→ **抜粋した文章**
Unityでゲーム開発を行う上で、スクリプト(C#コード)がどのタイミングで、どのような順序で実行されるのかを理解することは非常に重要です。この一連の流れを「ライフサイクル」と呼びます。ライフサイクルを正しく理解することで、意図した通りにオブジェクトの初期化や更新処理を実装でき、バグの少ない効率的な開発が可能になります。

この記事では、Unityのライフサイクルの中でも特に重要なイベント関数であるAwakeStartUpdateFixedUpdateLateUpdateなどを中心に、それぞれの役割と実行順序、そして効果的な使い方について詳しく解説します。

ライフサイクルイベントの全体像

Unityのスクリプトは、特定のイベントが発生したタイミングで自動的に呼び出される「イベント関数」を持っています。これらの関数は、オブジェクトがシーンにロードされてから破棄されるまで、決まった順序で実行されます。主要なイベント関数の実行順序は以下の通りです。

  1. 初期化 (Initialization)

    • Awake(): オブジェクトがロードされた直後に一度だけ呼ばれます。他のどの関数よりも先に実行されます。
    • OnEnable(): オブジェクトがアクティブになった瞬間に呼ばれます。
    • Start(): 最初のフレームのUpdateが呼ばれる直前に一度だけ呼ばれます。
  2. 物理演算 (Physics)

    • FixedUpdate(): 固定された時間間隔で呼ばれます。物理演算の処理に適しています。
  3. ゲームロジック (Game Logic)

    • Update(): 毎フレーム呼ばれます。ゲームの主要なロジックや入力処理を記述します。

→ **練習問題**
**1)** Unityのライフサイクルについての文章によると、FixedUpdate()はどのような処理に適しているか答えよ。
**2)** 次の(a)〜(c)がUnityのライフサイクルについての文章と合っているかどうかを、はいかいいえで答えよ。それぞれ判断の根拠となる本文の言葉をそのまま引用すること。
(a) Start()はオブジェクトがロードされた直後に一度だけ呼ばれる。
(b) Update()は毎フレーム呼ばれる。
(c) Awake()は他の関数がすべて実行された後に呼ばれる。
**3)** Unityのライフサイクルについての文章の続きを、Update()の説明の後から書いてください。

→ **表示データ**
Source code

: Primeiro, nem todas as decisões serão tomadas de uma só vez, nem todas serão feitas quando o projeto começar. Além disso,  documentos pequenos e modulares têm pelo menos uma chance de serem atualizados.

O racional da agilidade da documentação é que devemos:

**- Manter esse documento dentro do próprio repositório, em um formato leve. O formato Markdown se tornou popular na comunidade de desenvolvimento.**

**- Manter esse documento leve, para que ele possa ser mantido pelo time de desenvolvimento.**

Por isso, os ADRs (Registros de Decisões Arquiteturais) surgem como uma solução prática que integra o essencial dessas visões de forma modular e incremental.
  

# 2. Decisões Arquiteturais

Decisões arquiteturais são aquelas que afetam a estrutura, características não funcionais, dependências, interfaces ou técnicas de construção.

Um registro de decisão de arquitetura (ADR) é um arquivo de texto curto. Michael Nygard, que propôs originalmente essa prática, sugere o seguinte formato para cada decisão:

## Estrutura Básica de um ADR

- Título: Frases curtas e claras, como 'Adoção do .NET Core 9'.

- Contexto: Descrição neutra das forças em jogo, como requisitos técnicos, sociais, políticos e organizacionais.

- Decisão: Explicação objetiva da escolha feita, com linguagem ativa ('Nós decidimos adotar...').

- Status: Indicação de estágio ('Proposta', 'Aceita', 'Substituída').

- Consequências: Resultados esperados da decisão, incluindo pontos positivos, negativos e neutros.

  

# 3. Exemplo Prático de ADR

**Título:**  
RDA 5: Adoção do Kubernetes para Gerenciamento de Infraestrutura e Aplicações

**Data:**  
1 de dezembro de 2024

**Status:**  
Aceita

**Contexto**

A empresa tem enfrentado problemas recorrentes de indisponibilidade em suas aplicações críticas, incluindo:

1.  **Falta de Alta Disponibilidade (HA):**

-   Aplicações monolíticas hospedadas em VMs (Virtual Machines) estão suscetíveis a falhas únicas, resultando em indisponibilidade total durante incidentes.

→ **順番に解答**
**1)** 物理演算の処理に適している。

**2)**
(a) いいえ。「最初のフレームのUpdateが呼ばれる直前に一度だけ呼ばれます」
(b) はい。「毎フレーム呼ばれます」
(c) いいえ。「他のどの関数よりも先に実行されます」

**3)**
    • LateUpdate(): 全てのUpdate関数が呼ばれた後に毎フレーム呼ばれます。カメラの追従処理などに使われます。
  4. レンダリング (Rendering)

    • OnRenderObject() など: オブジェクトの描画に関連する処理です。
  5. 終了 (Teardown)

    • OnDisable(): オブジェクトが非アクティブになった瞬間に呼ばれます。
    • OnDestroy(): オブジェクトが破棄される直前に呼ばれます。

主要なイベント関数の詳細

初期化:Awake() vs Start()

Awake()Start()はどちらも初期化処理に使われますが、実行タイミングに重要な違いがあります。

関数実行タイミング主な用途
Awake()スクリプトインスタンスがロードされた直後。常にStart()より前。自身のコンポーネントの参照取得や、他のオブジェクトの状態に依存しない初期化。
Start()最初のフレームのUpdate()直前。Awake()の後。他のオブジェクトのAwake()が完了していることを前提とした初期化。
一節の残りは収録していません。